» **Problem requirements**
Please repeat each line of the data exactly, with nothing left out.

» **Plain-text document sources**
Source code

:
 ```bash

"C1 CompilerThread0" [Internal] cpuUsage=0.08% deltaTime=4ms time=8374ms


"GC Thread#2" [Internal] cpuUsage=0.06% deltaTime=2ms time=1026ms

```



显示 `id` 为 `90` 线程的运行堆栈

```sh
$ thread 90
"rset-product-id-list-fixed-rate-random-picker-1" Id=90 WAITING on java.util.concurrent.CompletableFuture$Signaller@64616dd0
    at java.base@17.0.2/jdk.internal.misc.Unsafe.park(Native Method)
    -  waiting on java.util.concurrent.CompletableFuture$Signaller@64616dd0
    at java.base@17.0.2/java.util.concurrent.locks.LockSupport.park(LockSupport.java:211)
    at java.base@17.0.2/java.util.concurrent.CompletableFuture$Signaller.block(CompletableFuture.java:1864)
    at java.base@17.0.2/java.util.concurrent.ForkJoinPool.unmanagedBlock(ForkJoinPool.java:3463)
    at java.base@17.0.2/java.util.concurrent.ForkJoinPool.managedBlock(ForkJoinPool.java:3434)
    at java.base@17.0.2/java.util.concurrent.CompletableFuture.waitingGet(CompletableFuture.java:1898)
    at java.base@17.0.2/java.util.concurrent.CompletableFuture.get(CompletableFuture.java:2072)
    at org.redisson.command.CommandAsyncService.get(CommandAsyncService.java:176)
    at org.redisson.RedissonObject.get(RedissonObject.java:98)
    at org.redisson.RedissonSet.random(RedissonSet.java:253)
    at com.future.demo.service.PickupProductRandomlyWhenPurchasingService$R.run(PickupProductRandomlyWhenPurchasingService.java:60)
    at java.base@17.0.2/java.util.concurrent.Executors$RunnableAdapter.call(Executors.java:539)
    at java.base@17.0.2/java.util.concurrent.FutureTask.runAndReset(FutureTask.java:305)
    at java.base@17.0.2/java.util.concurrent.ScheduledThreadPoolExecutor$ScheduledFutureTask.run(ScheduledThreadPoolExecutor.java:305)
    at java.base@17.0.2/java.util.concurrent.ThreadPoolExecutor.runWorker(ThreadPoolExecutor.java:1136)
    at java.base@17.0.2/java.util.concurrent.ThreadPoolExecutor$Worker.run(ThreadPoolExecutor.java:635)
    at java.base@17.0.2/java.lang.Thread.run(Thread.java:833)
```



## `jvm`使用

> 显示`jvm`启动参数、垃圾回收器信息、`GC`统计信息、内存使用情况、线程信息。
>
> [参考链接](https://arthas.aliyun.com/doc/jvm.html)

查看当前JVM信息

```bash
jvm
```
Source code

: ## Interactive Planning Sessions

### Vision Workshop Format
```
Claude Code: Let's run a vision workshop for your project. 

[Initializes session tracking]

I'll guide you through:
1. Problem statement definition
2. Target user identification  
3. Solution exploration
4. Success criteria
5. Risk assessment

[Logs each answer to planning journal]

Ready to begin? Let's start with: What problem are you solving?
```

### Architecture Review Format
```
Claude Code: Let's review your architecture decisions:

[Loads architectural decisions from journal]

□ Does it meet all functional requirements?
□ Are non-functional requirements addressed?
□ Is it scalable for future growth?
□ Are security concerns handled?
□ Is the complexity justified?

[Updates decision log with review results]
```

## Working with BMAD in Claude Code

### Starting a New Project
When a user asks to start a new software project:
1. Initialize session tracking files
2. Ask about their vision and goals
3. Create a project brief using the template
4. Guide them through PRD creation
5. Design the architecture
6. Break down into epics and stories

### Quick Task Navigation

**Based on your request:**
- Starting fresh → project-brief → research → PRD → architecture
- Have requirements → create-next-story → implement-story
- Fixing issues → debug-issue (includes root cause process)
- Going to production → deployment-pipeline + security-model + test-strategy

» **Response box**
Source code

:
 ```bash

"C1 CompilerThread0" [Internal] cpuUsage=0.08% deltaTime=4ms time=8374ms


"GC Thread#2" [Internal] cpuUsage=0.06% deltaTime=2ms time=1026ms

```



显示 `id` 为 `90` 线程的运行堆栈

```sh
$ thread 90
"rset-product-id-list-fixed-rate-random-picker-1" Id=90 WAITING on java.util.concurrent.CompletableFuture$Signaller@64616dd0
    at java.base@17.0.2/jdk.internal.misc.Unsafe.park(Native Method)
    -  waiting on java.util.concurrent.CompletableFuture$Signaller@64616dd0
    at java.base@17.0.2/java.util.concurrent.locks.LockSupport.park(LockSupport.java:211)
    at java.base@17.0.2/java.util.concurrent.CompletableFuture$Signaller.block(CompletableFuture.java:1864)
    at java.base@17.0.2/java.util.concurrent.ForkJoinPool.unmanagedBlock(ForkJoinPool.java:3463)
    at java.base@17.0.2/java.util.concurrent.ForkJoinPool.managedBlock(ForkJoinPool.java:3434)
    at java.base@17.0.2/java.util.concurrent.CompletableFuture.waitingGet(CompletableFuture.java:1898)
    at java.base@17.0.2/java.util.concurrent.CompletableFuture.get(CompletableFuture.java:2072)
    at org.redisson.command.CommandAsyncService.get(CommandAsyncService.java:176)
    at org.redisson.RedissonObject.get(RedissonObject.java:98)
    at org.redisson.RedissonSet.random(RedissonSet.java:253)
    at com.future.demo.service.PickupProductRandomlyWhenPurchasingService$R.run(PickupProductRandomlyWhenPurchasingService.java:60)
    at java.base@17.0.2/java.util.concurrent.Executors$RunnableAdapter.call(Executors.java:539)
    at java.base@17.0.2/java.util.concurrent.FutureTask.runAndReset(FutureTask.java:305)
    at java.base@17.0.2/java.util.concurrent.ScheduledThreadPoolExecutor$ScheduledFutureTask.run(ScheduledThreadPoolExecutor.java:305)
    at java.base@17.0.2/java.util.concurrent.ThreadPoolExecutor.runWorker(ThreadPoolExecutor.java:1136)
    at java.base@17.0.2/java.util.concurrent.ThreadPoolExecutor$Worker.run(ThreadPoolExecutor.java:635)
    at java.base@17.0.2/java.lang.Thread.run(Thread.java:833)
```



## `jvm`使用

> 显示`jvm`启动参数、垃圾回收器信息、`GC`统计信息、内存使用情况、线程信息。
>
> [参考链接](https://arthas.aliyun.com/doc/jvm.html)

查看当前JVM信息

```bash
jvm
```
Source code

: ## Interactive Planning Sessions

### Vision Workshop Format
```
Claude Code: Let's run a vision workshop for your project. 

[Initializes session tracking]

I'll guide you through:
1. Problem statement definition
2. Target user identification  
3. Solution exploration
4. Success criteria
5. Risk assessment

[Logs each answer to planning journal]

Ready to begin? Let's start with: What problem are you solving?
```

### Architecture Review Format
```
Claude Code: Let's review your architecture decisions:

[Loads architectural decisions from journal]

□ Does it meet all functional requirements?
□ Are non-functional requirements addressed?
□ Is it scalable for future growth?
□ Are security concerns handled?
□ Is the complexity justified?

[Updates decision log with review results]
```

## Working with BMAD in Claude Code

### Starting a New Project
When a user asks to start a new software project:
1. Initialize session tracking files
2. Ask about their vision and goals
3. Create a project brief using the template
4. Guide them through PRD creation
5. Design the architecture
6. Break down into epics and stories

### Quick Task Navigation

**Based on your request:**
- Starting fresh → project-brief → research → PRD → architecture
- Have requirements → create-next-story → implement-story
- Fixing issues → debug-issue (includes root cause process)
- Going to production → deployment-pipeline + security-model + test-strategy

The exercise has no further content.